## start DATA EXTRACT

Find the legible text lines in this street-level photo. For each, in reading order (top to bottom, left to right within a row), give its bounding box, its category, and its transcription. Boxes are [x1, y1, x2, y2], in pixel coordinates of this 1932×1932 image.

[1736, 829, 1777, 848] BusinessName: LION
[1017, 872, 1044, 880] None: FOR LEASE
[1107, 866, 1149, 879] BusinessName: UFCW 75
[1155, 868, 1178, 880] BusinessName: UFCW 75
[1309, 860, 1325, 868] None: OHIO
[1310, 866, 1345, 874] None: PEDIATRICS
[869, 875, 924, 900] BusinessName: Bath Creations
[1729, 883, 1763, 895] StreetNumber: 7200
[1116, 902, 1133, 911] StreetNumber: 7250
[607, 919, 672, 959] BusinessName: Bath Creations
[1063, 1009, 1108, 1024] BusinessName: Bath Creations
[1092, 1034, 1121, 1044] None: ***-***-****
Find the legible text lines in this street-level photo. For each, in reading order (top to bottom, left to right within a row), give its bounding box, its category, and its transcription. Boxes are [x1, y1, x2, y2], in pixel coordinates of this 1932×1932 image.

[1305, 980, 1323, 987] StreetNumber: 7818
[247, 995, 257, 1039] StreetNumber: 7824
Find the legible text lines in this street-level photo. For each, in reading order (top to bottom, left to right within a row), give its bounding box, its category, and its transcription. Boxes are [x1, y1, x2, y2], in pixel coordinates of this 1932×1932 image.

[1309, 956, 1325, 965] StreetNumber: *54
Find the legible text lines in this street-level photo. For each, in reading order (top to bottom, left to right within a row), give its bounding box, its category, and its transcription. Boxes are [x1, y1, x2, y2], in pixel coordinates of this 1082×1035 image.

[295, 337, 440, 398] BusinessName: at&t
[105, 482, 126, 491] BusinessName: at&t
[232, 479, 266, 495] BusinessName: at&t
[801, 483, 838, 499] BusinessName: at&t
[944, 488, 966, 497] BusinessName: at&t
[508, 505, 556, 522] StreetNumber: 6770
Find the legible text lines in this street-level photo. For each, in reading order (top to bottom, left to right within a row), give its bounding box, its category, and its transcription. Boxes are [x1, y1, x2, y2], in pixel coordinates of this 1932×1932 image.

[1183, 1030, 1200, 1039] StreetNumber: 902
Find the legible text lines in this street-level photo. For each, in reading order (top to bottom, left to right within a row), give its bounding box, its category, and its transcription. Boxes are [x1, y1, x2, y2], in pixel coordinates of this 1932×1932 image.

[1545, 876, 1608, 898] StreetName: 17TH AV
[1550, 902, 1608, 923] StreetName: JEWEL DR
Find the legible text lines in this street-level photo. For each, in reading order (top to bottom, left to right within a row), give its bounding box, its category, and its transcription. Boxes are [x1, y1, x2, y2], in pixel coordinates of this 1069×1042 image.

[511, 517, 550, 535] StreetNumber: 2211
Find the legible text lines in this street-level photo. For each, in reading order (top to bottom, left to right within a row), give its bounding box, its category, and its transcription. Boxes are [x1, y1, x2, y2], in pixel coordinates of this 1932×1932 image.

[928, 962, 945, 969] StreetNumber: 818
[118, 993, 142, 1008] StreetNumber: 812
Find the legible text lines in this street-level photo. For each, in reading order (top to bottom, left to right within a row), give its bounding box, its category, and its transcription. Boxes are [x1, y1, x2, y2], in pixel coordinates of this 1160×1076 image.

## end DATA EXTRACT

REQUIRED WORK: Please lay out every line of the records above as a JSON list of strings, one string per line, with blank lines left out.

EXERCISE RESPONSE:
[
  "Find the legible text lines in this street-level photo. For each, in reading order (top to bottom, left to right within a row), give its bounding box, its category, and its transcription. Boxes are [x1, y1, x2, y2], in pixel coordinates of this 1932×1932 image.",
  "[1736, 829, 1777, 848] BusinessName: LION",
  "[1017, 872, 1044, 880] None: FOR LEASE",
  "[1107, 866, 1149, 879] BusinessName: UFCW 75",
  "[1155, 868, 1178, 880] BusinessName: UFCW 75",
  "[1309, 860, 1325, 868] None: OHIO",
  "[1310, 866, 1345, 874] None: PEDIATRICS",
  "[869, 875, 924, 900] BusinessName: Bath Creations",
  "[1729, 883, 1763, 895] StreetNumber: 7200",
  "[1116, 902, 1133, 911] StreetNumber: 7250",
  "[607, 919, 672, 959] BusinessName: Bath Creations",
  "[1063, 1009, 1108, 1024] BusinessName: Bath Creations",
  "[1092, 1034, 1121, 1044] None: ***-***-****",
  "Find the legible text lines in this street-level photo. For each, in reading order (top to bottom, left to right within a row), give its bounding box, its category, and its transcription. Boxes are [x1, y1, x2, y2], in pixel coordinates of this 1932×1932 image.",
  "[1305, 980, 1323, 987] StreetNumber: 7818",
  "[247, 995, 257, 1039] StreetNumber: 7824",
  "Find the legible text lines in this street-level photo. For each, in reading order (top to bottom, left to right within a row), give its bounding box, its category, and its transcription. Boxes are [x1, y1, x2, y2], in pixel coordinates of this 1932×1932 image.",
  "[1309, 956, 1325, 965] StreetNumber: *54",
  "Find the legible text lines in this street-level photo. For each, in reading order (top to bottom, left to right within a row), give its bounding box, its category, and its transcription. Boxes are [x1, y1, x2, y2], in pixel coordinates of this 1082×1035 image.",
  "[295, 337, 440, 398] BusinessName: at&t",
  "[105, 482, 126, 491] BusinessName: at&t",
  "[232, 479, 266, 495] BusinessName: at&t",
  "[801, 483, 838, 499] BusinessName: at&t",
  "[944, 488, 966, 497] BusinessName: at&t",
  "[508, 505, 556, 522] StreetNumber: 6770",
  "Find the legible text lines in this street-level photo. For each, in reading order (top to bottom, left to right within a row), give its bounding box, its category, and its transcription. Boxes are [x1, y1, x2, y2], in pixel coordinates of this 1932×1932 image.",
  "[1183, 1030, 1200, 1039] StreetNumber: 902",
  "Find the legible text lines in this street-level photo. For each, in reading order (top to bottom, left to right within a row), give its bounding box, its category, and its transcription. Boxes are [x1, y1, x2, y2], in pixel coordinates of this 1932×1932 image.",
  "[1545, 876, 1608, 898] StreetName: 17TH AV",
  "[1550, 902, 1608, 923] StreetName: JEWEL DR",
  "Find the legible text lines in this street-level photo. For each, in reading order (top to bottom, left to right within a row), give its bounding box, its category, and its transcription. Boxes are [x1, y1, x2, y2], in pixel coordinates of this 1069×1042 image.",
  "[511, 517, 550, 535] StreetNumber: 2211",
  "Find the legible text lines in this street-level photo. For each, in reading order (top to bottom, left to right within a row), give its bounding box, its category, and its transcription. Boxes are [x1, y1, x2, y2], in pixel coordinates of this 1932×1932 image.",
  "[928, 962, 945, 969] StreetNumber: 818",
  "[118, 993, 142, 1008] StreetNumber: 812",
  "Find the legible text lines in this street-level photo. For each, in reading order (top to bottom, left to right within a row), give its bounding box, its category, and its transcription. Boxes are [x1, y1, x2, y2], in pixel coordinates of this 1160×1076 image."
]